### [Extract to read]
* * *
Single by Ariana Grande featuring Mac Miller

from the album Yours Truly
- Released: March 26, 2013
- Recorded: 2012
- Genre: R&B; hip-hop; hip-hop soul; pop;
- Length: 3:46 (Original and Spanglish version); 3:10 (Solo version);
- Label: Republic
- Songwriters: Harmony Samuels; Amber Streeter; Al Sherrod Lambert; Jordin Sparks; Malcolm McCormick; Brenda Russell;
- Producers: Harmony Samuels; Ariana Grande;

Ariana Grande singles chronology
| "Popular Song" (2012) | "The Way" (2013) | "Baby I" (2013) |

Mac Miller singles chronology
| "Loud" (2013) | "The Way" (2013) | "S.D.S." (2013) |

Music video
- "The Way" on YouTube

= The Way (Ariana Grande song) =

2013 single by Ariana Grande

"The Way" is the debut single by American singer-songwriter Ariana Grande featuring American rapper Mac Miller. It was released on March 26, 2013 by Republic Records as the lead single from Grande's debut studio album, Yours Truly (2013). The song was written by Amber Streeter, Al Sherrod Lambert, Jordin Sparks, Brenda Russell, Miller, and the producer Harmony Samuels. The song samples Big Pun's 1998 song "Still Not a Player", which itself samples Russell's 1979 song "A Little Bit of Love".
* * *
### [Records from a data source]
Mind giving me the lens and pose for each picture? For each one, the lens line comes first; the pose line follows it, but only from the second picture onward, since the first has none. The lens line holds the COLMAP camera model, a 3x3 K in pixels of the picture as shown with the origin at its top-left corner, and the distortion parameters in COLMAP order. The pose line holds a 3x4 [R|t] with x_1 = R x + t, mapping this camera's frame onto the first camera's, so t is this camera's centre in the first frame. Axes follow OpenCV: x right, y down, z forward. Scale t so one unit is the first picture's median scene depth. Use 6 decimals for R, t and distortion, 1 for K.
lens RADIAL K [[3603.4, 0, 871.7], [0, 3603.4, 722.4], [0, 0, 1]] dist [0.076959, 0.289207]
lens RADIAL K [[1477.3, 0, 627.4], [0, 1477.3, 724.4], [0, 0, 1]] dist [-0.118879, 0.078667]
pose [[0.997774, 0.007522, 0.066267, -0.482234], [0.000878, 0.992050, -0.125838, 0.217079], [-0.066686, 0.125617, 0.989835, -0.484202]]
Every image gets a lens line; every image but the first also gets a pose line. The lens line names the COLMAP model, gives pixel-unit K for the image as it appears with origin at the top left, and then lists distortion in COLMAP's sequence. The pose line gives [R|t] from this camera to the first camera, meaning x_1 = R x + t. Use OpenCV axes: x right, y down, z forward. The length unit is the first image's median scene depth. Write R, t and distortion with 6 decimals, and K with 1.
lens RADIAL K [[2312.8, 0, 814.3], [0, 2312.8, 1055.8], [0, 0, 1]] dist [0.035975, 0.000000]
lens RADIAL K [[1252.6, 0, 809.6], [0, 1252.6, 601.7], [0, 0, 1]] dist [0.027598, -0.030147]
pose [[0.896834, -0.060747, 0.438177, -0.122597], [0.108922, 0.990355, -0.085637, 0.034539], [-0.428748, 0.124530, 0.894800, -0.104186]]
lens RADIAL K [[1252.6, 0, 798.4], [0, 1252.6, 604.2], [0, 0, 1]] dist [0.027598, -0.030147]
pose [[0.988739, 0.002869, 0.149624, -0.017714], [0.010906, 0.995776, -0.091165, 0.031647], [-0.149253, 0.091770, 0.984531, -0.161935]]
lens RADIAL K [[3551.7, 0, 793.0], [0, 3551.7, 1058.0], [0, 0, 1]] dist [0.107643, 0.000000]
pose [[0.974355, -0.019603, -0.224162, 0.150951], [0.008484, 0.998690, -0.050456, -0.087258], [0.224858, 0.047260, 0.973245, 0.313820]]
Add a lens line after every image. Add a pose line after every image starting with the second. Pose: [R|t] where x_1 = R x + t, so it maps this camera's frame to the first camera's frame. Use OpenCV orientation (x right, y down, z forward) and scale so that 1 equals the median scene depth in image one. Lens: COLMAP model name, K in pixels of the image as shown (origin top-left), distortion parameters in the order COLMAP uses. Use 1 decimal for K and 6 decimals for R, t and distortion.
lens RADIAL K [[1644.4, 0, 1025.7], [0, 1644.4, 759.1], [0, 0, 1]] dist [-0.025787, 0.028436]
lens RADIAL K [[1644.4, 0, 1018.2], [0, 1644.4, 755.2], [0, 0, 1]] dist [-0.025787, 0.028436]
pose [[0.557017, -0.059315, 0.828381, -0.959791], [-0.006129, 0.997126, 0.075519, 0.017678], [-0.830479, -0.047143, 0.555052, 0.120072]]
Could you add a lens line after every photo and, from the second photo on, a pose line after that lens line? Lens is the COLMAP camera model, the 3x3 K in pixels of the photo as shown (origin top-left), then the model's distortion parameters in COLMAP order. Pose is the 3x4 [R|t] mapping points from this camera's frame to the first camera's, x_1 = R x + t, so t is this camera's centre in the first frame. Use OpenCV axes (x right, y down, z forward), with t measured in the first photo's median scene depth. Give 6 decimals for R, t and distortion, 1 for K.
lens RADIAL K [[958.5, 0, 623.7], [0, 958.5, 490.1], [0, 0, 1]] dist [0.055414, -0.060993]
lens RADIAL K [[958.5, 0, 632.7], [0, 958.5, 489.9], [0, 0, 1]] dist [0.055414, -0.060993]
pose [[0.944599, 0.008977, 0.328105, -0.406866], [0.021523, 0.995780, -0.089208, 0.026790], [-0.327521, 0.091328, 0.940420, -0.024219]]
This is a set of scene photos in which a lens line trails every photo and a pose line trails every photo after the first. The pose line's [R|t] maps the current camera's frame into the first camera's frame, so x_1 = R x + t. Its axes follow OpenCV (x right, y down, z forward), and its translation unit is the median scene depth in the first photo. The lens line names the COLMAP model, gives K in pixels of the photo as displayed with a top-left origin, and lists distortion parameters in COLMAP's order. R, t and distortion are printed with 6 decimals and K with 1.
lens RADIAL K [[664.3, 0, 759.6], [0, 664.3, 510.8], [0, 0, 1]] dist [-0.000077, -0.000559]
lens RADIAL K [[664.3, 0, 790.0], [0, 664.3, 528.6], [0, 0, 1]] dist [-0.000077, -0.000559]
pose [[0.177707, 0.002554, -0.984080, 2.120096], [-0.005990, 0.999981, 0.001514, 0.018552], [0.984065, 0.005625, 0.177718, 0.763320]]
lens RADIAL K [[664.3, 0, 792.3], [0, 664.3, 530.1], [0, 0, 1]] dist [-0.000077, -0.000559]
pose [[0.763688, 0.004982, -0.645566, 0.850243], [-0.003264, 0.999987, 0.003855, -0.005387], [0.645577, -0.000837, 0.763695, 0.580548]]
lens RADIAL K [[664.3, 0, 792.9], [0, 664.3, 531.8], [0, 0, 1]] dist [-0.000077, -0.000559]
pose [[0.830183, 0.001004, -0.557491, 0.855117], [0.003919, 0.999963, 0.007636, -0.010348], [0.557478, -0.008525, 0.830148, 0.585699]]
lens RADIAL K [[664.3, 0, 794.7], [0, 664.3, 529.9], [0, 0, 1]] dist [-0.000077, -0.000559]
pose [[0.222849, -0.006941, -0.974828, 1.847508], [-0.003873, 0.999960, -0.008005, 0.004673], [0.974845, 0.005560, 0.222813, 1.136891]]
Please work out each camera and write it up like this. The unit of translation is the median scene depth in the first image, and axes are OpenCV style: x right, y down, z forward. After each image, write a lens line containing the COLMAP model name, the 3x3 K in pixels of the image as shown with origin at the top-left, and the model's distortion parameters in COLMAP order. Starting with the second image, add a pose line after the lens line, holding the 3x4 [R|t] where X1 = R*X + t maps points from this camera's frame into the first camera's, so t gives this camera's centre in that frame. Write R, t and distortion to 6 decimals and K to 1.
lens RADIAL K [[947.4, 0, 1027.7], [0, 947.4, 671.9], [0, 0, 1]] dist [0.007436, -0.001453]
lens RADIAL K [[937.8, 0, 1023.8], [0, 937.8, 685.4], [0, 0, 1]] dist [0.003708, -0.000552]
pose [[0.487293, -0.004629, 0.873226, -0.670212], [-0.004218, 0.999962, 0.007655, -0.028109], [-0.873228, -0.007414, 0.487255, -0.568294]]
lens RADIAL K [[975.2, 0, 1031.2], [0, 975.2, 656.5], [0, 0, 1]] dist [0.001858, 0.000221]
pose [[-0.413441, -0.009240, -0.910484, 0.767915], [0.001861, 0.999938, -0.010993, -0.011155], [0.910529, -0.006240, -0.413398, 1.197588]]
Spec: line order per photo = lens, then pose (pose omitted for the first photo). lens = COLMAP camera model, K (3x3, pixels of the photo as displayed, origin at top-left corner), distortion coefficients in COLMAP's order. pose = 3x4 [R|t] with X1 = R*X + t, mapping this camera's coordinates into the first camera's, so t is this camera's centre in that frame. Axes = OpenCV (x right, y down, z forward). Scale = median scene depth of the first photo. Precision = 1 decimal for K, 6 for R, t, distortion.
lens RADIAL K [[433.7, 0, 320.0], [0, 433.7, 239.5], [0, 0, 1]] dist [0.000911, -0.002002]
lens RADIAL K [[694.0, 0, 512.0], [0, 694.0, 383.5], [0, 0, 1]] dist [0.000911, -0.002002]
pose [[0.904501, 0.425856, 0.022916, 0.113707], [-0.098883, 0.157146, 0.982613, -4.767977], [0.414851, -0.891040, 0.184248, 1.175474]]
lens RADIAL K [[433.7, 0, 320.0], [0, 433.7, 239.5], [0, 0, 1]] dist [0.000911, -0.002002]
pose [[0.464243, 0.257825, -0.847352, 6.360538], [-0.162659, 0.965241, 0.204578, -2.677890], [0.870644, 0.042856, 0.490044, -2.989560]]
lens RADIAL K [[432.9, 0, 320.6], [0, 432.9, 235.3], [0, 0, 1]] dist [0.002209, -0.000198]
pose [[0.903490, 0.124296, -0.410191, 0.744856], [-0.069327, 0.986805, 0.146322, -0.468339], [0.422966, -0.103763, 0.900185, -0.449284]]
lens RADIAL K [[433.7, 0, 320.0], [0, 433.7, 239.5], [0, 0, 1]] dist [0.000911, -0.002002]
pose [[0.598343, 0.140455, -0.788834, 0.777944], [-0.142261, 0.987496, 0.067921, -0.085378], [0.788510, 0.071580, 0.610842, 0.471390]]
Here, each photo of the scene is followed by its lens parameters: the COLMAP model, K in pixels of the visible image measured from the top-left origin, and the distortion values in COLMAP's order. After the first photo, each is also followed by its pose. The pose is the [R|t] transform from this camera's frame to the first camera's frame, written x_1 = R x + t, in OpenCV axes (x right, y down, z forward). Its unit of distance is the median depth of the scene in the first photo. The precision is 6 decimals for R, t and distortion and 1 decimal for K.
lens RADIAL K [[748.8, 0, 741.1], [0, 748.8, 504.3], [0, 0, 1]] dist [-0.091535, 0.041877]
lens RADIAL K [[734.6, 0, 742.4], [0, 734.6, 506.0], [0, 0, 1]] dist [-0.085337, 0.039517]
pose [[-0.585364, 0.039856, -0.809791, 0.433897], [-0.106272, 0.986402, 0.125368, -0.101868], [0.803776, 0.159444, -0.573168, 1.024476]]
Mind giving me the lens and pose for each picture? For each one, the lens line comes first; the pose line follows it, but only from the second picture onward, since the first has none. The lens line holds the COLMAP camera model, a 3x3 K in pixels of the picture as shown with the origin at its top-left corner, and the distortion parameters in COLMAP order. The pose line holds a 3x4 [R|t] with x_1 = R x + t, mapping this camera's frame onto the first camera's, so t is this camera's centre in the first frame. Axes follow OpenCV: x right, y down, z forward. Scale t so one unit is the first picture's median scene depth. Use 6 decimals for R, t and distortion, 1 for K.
* * *
### [Actions to take]
1 – How would you render this sentence from the article on "The Way" in Spanish: "The song was written by Amber Streeter, Al Sherrod Lambert, Jordin Sparks, Brenda Russell, Miller, and the producer Harmony Samuels."
2 – According to the article on "The Way", which 1998 Big Pun song does the track sample?

### [Answers for this exercise]
1 – La canción fue escrita por Amber Streeter, Al Sherrod Lambert, Jordin Sparks, Brenda Russell, Miller y el productor Harmony Samuels.

2 – "Still Not a Player"